Seriously?  I haven’t seen DIE HARD? Yeah, I know.  I suck.  I lurve Alan Rickman too, so it’s really a shame I haven’t seen it.

7. The Graduate (1967)

“Mrs. Robinson you’re trying to seduce me… aren’t you?”  Basically I already love this movie.  And I knoow I love Dustin Hoffman.  But, all I really know of it is Anne  Bancroft’s sexy legs.

 

6. One Flew Over the Cuckoo’s Nest (1975)

Jack Nicholson in a mental institution?  1 of 3 movies to take home the big five Oscars?  Man, I gotta get me some of this action.

5. Edward Scissorhands (1990)

One of Johnny Depp’s billions with Tim Burton.  Yeah, I can’t believe I haven’t seen this one either.  It’s totally my kind of movie.

 

4. The French Connection (1971)

The most famous chase scene of all-time.  One of my favorite actors, Gene Hackman.  Best Picture, Director, Screenplay, and Actor winner.  I cannot describe the anticipation I have to one day see this movie.

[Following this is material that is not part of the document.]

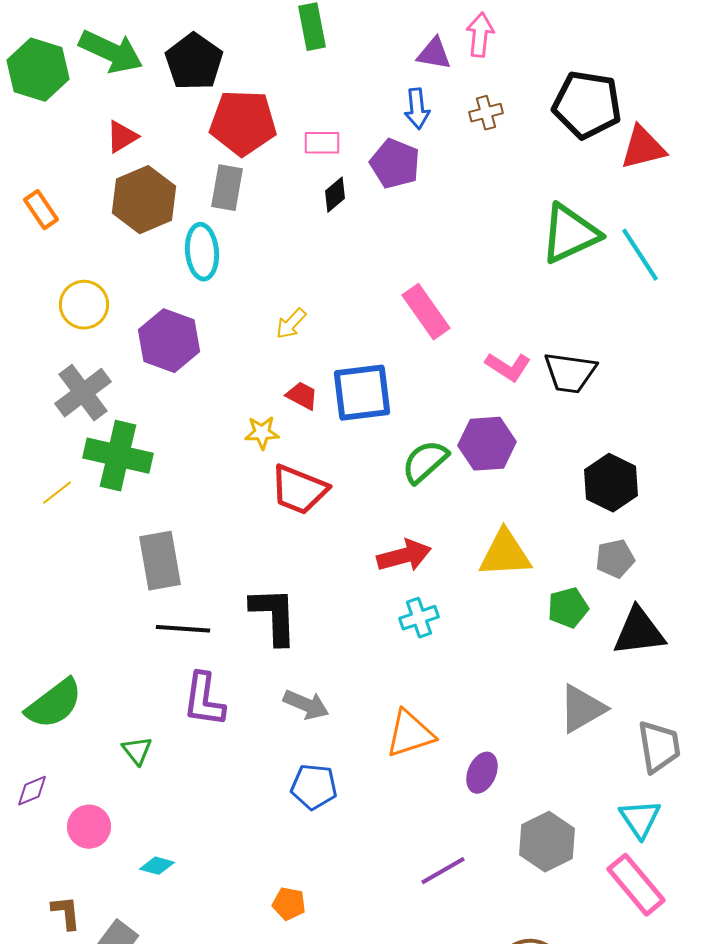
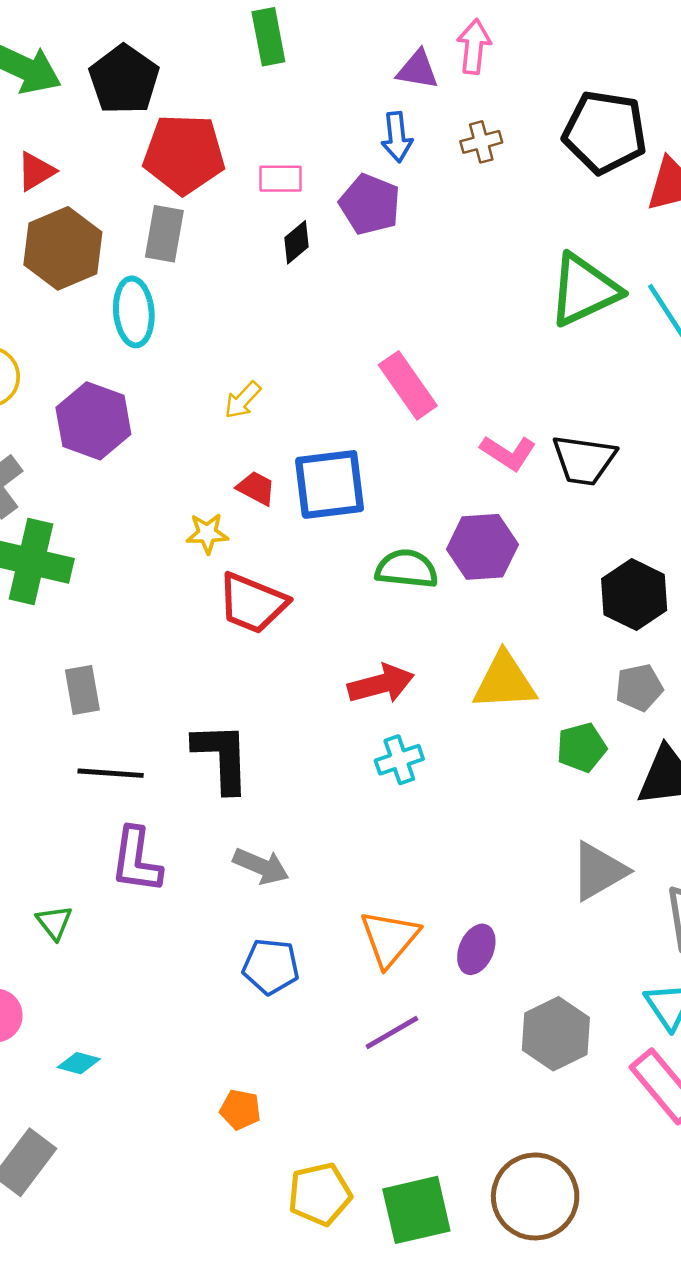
green semicircle: (425, 462) -> (407, 569), turned 48
gray rectangle: (160, 561) -> (82, 690), size x0.7
orange triangle: (410, 734) -> (389, 938), moved, turned -32
purple line: (443, 871) -> (392, 1033), moved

3. The Silence of the Lambs (1991)

Another Hopkins.  And (like Cuckoo) 1 of 3 to win the big five Oscars.  (In case you’re wondering, the other is It Happened One Night. I’ve seen that one!)

 

2. Citizen Kane (1941)

Wow, this is really getting embarrassing now.  I’m pretty sure I’ve previously lied to people about this one.  See, my family and I were going through the AFI 100 movies list and we just… didn’t make it that high!   I’ve sort of had this two year hiatus of serious movie-watching through this whole Tahiti excursion, and seeing as I don’t have as much access to what I want, this one has had to wait.

1. The Godfather (1971)

It’s a sin, I know, not to have seen this movie.  Forgive me.  I want nothing more than to repent, and quickly.

Yeah.  I know I suck.  There are many more great movies I haven’t seen (I won’t name them, however, or NO ONE will read this blog!)  but these are just the ones that I, personally, can’t believe I haven’t seen.  Now go ahead.  You may mock me all you want.